Targeting minority youth has been a goldmine for the beverage industry for decades, but now it's becoming a minefield. When is it going to blow up? How can we get influential celebrities like Gomez and Day to understand that their endorsements constitute a huge betrayal of their fans? There are uncanny parallels between the fight against soda and the fight against tobacco. Of course, neither of these women would ever dream of encouraging their social media followers (Gomez alone has -- I kid you not -- 77 million on Instagram) to start smoking cigarettes. So why are they urging their fans to drink a beverage that contains a whopping 10 teaspoons of sugar in every can?
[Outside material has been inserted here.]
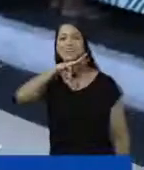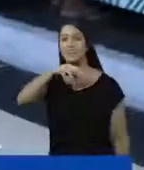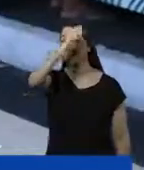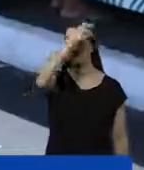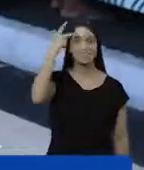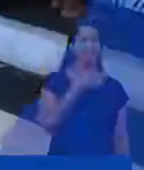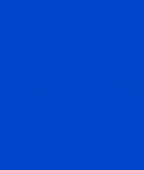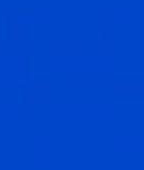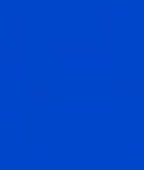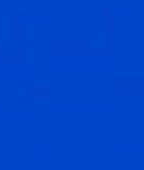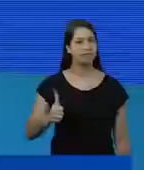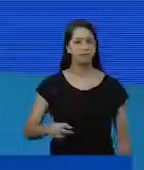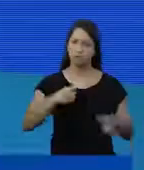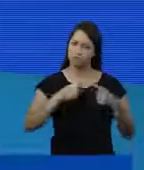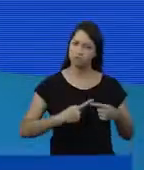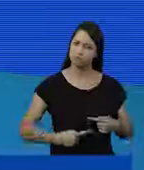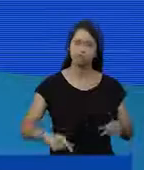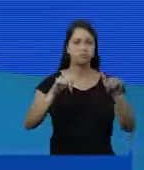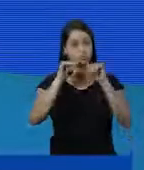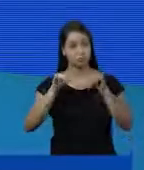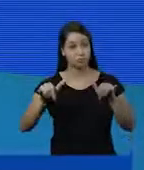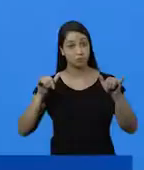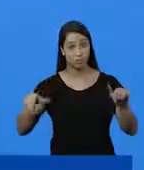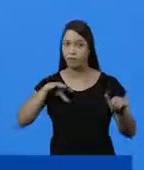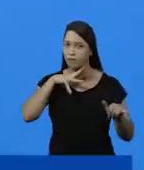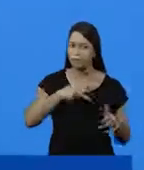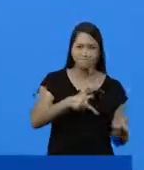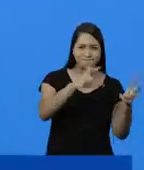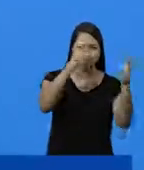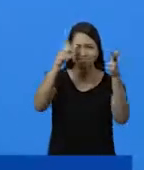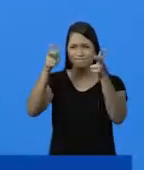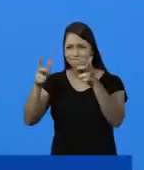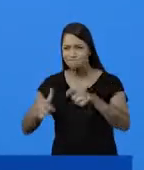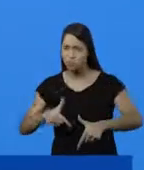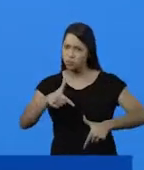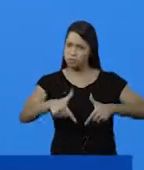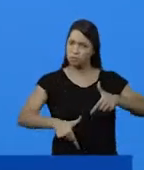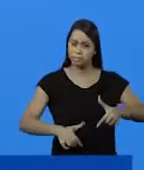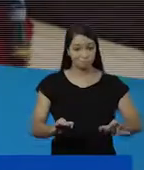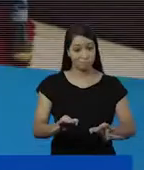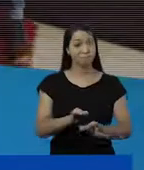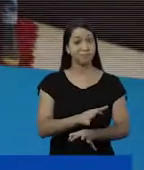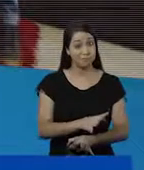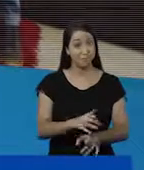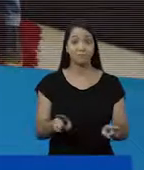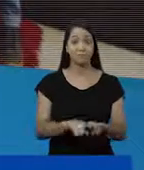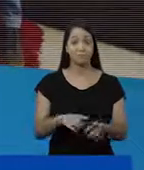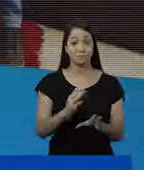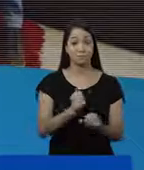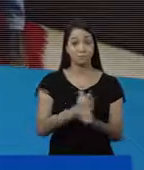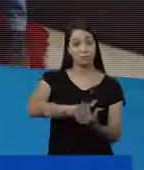Odelmo Prefeito ONG. Ao longo de toda a campanha do Odelmo, você viu muito trabalho realizado e prestação de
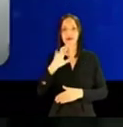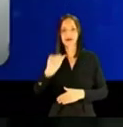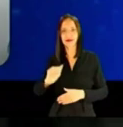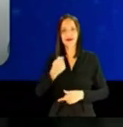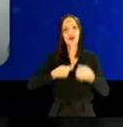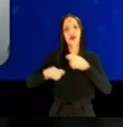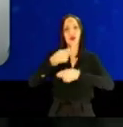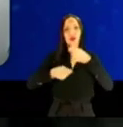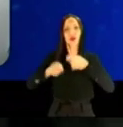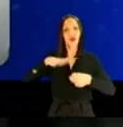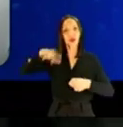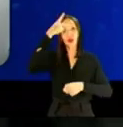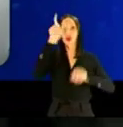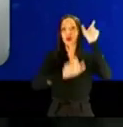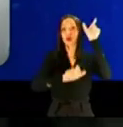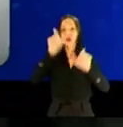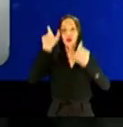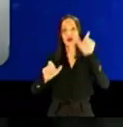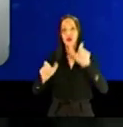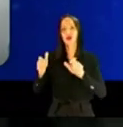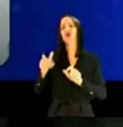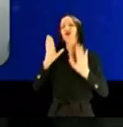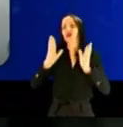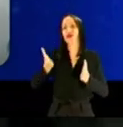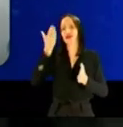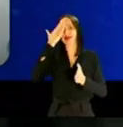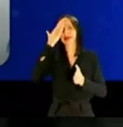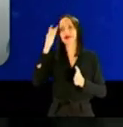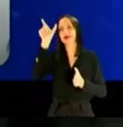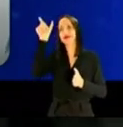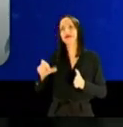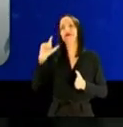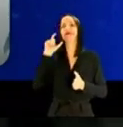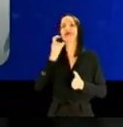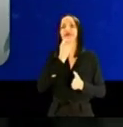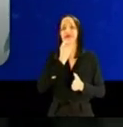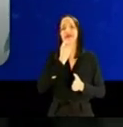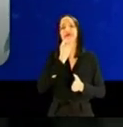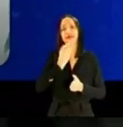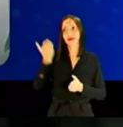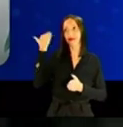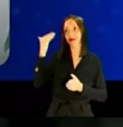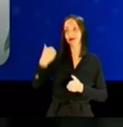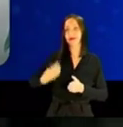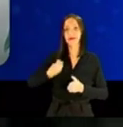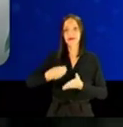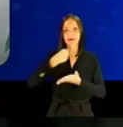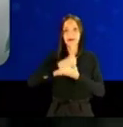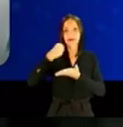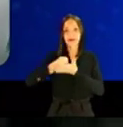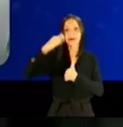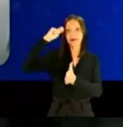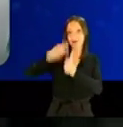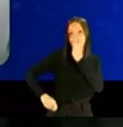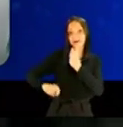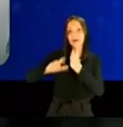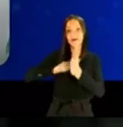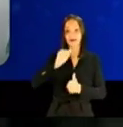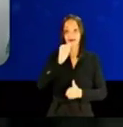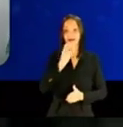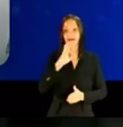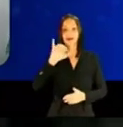Todo esse trâmite da Acre era administrado por essas pessoas, mas a gente sabia que era ele, inclusive, quando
The Coca Cola executives who persuaded Gomez and Day to make this deal knew it would infuriate and appall a lot of child and health advocates, as well as parents. Did they warn either star of that? Did they mention, even in passing, the furious debate that's raging over the crucial role soda has played in sending the rates of diabetes and obesity in America soaring (see FedUP )?

I don't believe Gomez or Day would intentionally harm a single child, and yet their association with Coke will inevitably set millions of children on a path to poor health. We can't go on letting these stars use their cachet to hook our kids. There has to be pushback from everyone in this country who understands the health epidemic that sugar is feeding.

Which raises the question, where is our Surgeon General? Where is the American Diabetes Association, The American Heart Association, The American Dental Association, The Robert Wood Johnson Foundation?

Day is right! We need all caring adults to "Rise Up"! Rise up loving parents and school principals! Rise Up mayors, governors, senators and doctors! Speak out boldly, loudly, and clearly to stop this off-key exploitation of Americans most at-risk children.

The young fans of Disney made Selena Gomez a star. Doesn't she owe them something--at the very least, not to exploit their adoration for her by helping a greedy corporation sell them a product that is addictive and could potentially shorten their lifespan? We all need to start singing a new tune.